Os 70% se referem à orientação anual que Huang quebrou a regra para fornecer na teleconferência: a receita deve crescer 70% no ano fiscal de 2028; a expectativa unânime dos analistas era de apenas 44%. Ele ainda completou: isso foi calculado com base na capacidade de fornecimento; a demanda real seria maior do que esse número. Essa frase foi o ponto de virada no comportamento do mercado naquela noite. Na primeira hora depois do release dos resultados, o spot do $NVDAB na Binance chegou a ser derrubado para pouco acima de 204; depois que a teleconferência começou, o preço voltou a subir ao longo do caminho, e em 24 horas ganhou 3,2%. Na mesma #report de resultados da Nvidia, a demonstração de lucros e perdas deixa as pessoas tensas; a orientação à frente tranquiliza; e entre uma coisa e outra, está exatamente o modo como essas páginas de notas devem ser lidas.

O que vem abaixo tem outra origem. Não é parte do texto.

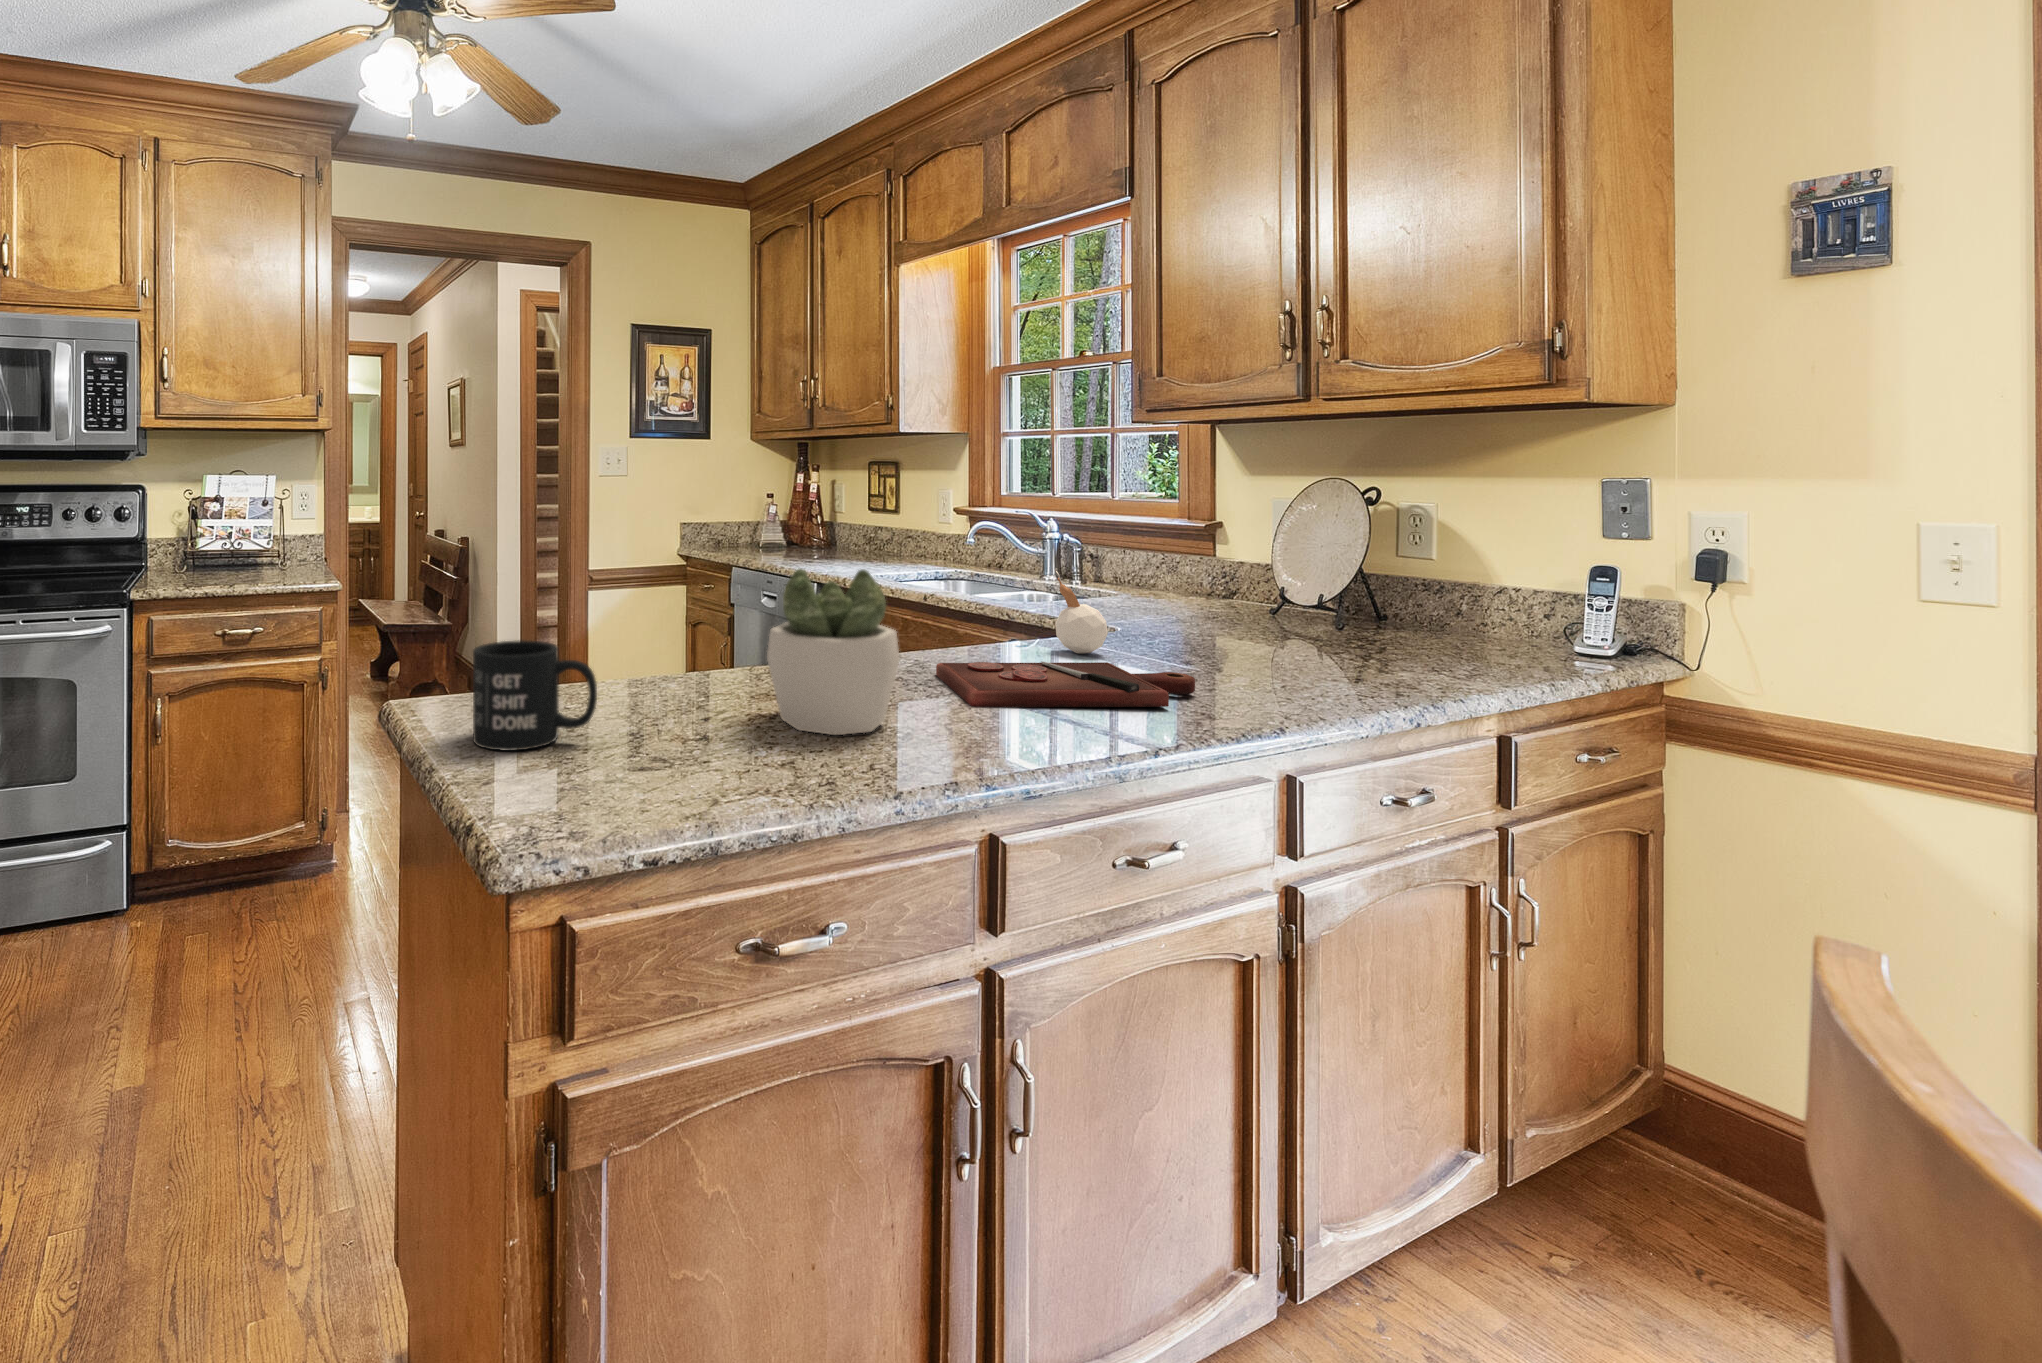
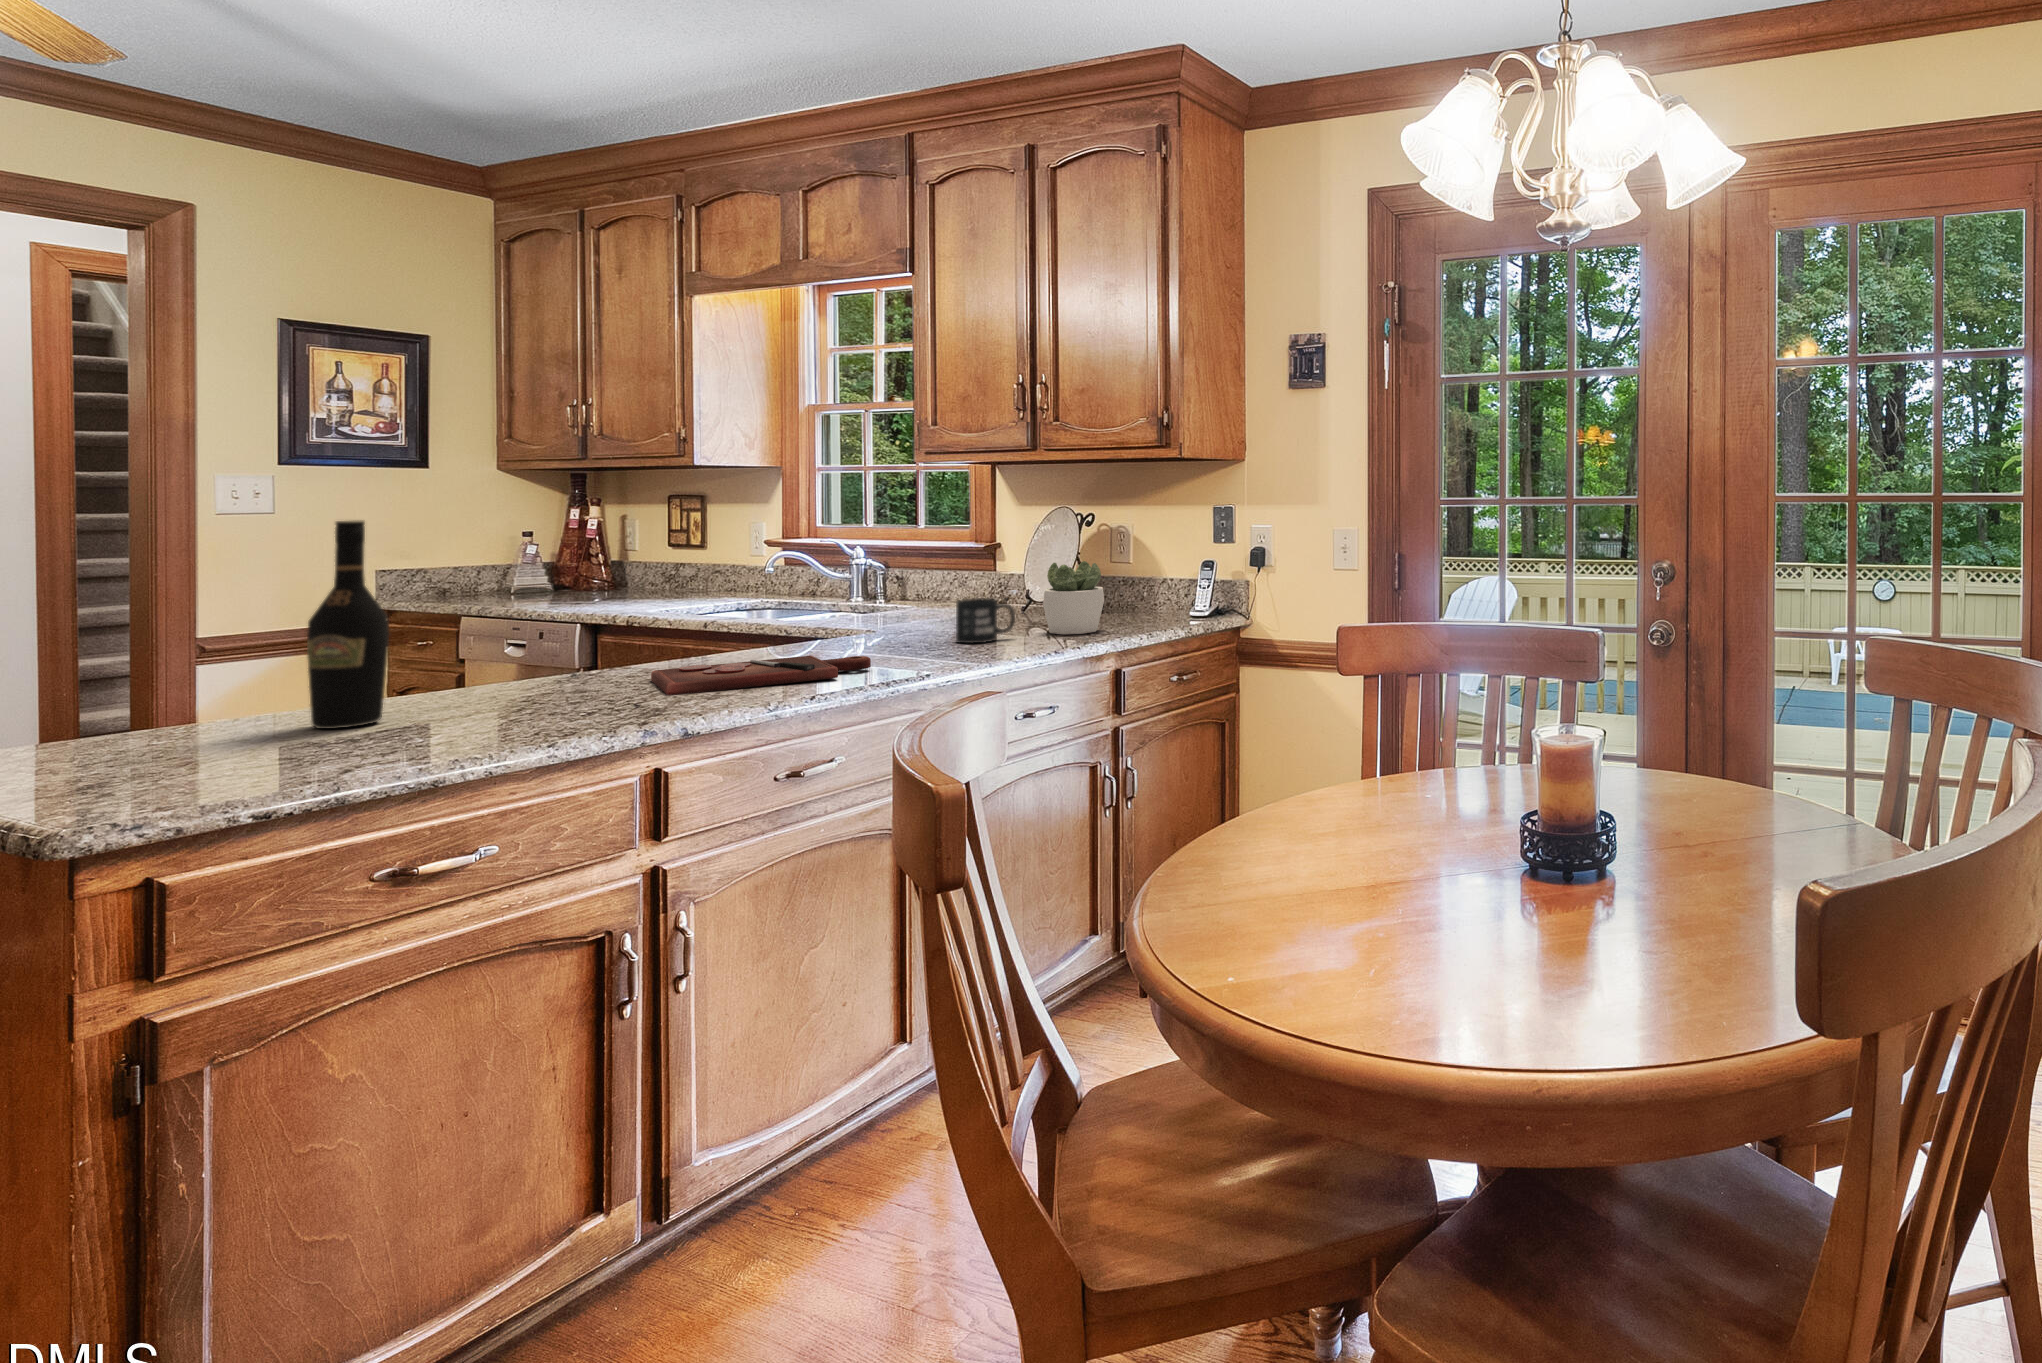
wine bottle: none [639,467,706,710] -> present [307,520,389,729]
succulent plant: present [767,569,900,735] -> present [1043,561,1104,634]
candle: present [1055,569,1108,653] -> none [785,589,829,655]
mug: present [473,640,597,751] -> present [956,598,1015,643]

Meu próprio julgamento pende a admitir a lógica de oferta atribuída a Huang. Memória é o gargalo mais duro no momento; travar volumes com três anos de antecedência faz sentido comercialmente, e o número de US$ 279 bilhões parece mais uma corrida por capacidade do que uma criação “agressiva” de demanda. Mas não aceito a afirmação de que o risco não muda. No mesmo trimestre, o fluxo de caixa das atividades operacionais foi de US$ 24,1 bilhões; o lucro líquido GAAP foi de US$ 59,7 bilhões — uma diferença de mais do que o dobro. A lacuna ficou principalmente em contas a receber e estoques; além disso, a empresa emitiu US$ 25 bilhões em títulos seniores sem garantia. Para uma empresa com caixa folgado no balanço, dar prazo a clientes e ainda assim ir ao mercado para captar dívida indica que a pressão financeira da expansão já começou a recair sobre ela.

Há também um critério fácil de ignorar. Neste trimestre, o lucro por ação GAAP foi de US$ 2,46; o não-GAAP foi de apenas US$ 2,22. O GAAP, na verdade, ficou mais alto. A diferença vem de US$ 7,8 bilhões de receita de investimentos em ações — lucros não realizados na participação da Nvidia em empresas de IA. O não-GAAP exclui isso. Quando as empresas nas quais ela investe têm suas avaliações subindo, isso eleva diretamente o lucro contábil. Essa cadeia é um ponto positivo em ciclos de alta; no sentido oposto, ela também é igualmente sensível.

Em que circunstâncias eu admitiria um erro? Se, nos próximos um ou dois trimestres, o DSO voltar de 60 dias para algo em torno de 45 dias, e o fluxo de caixa operacional voltar a acompanhar o lucro líquido, então o relaxamento de prazos teria sido apenas uma defasagem de tempo de algumas grandes ordens — meu receio entraria no campo de interpretação excessiva. Por outro lado, se o DSO continuar subindo, e a concentração das contas a receber ultrapassar 70%, o termo “clientes nível de investimento” passará a carregar peso demais. Mais cedo ou mais tarde, o mercado exigirá que a Nvidia deixe claro os nomes dessas empresas.

O destaque do próximo trimestre não está em saber se a receita chega a US$ 108 bilhões — esse número tem grandes chances de acontecer. Vale observar como essas tabelas no 10-Q mudam: os compromissos de fornecimento continuam ou não aumentando; para qual lado o DSO vai; e se a lista de garantias ganha mais um nome. O texto principal do relatório é para todos; as notas são para quem está disposto a gastar mais vinte minutos.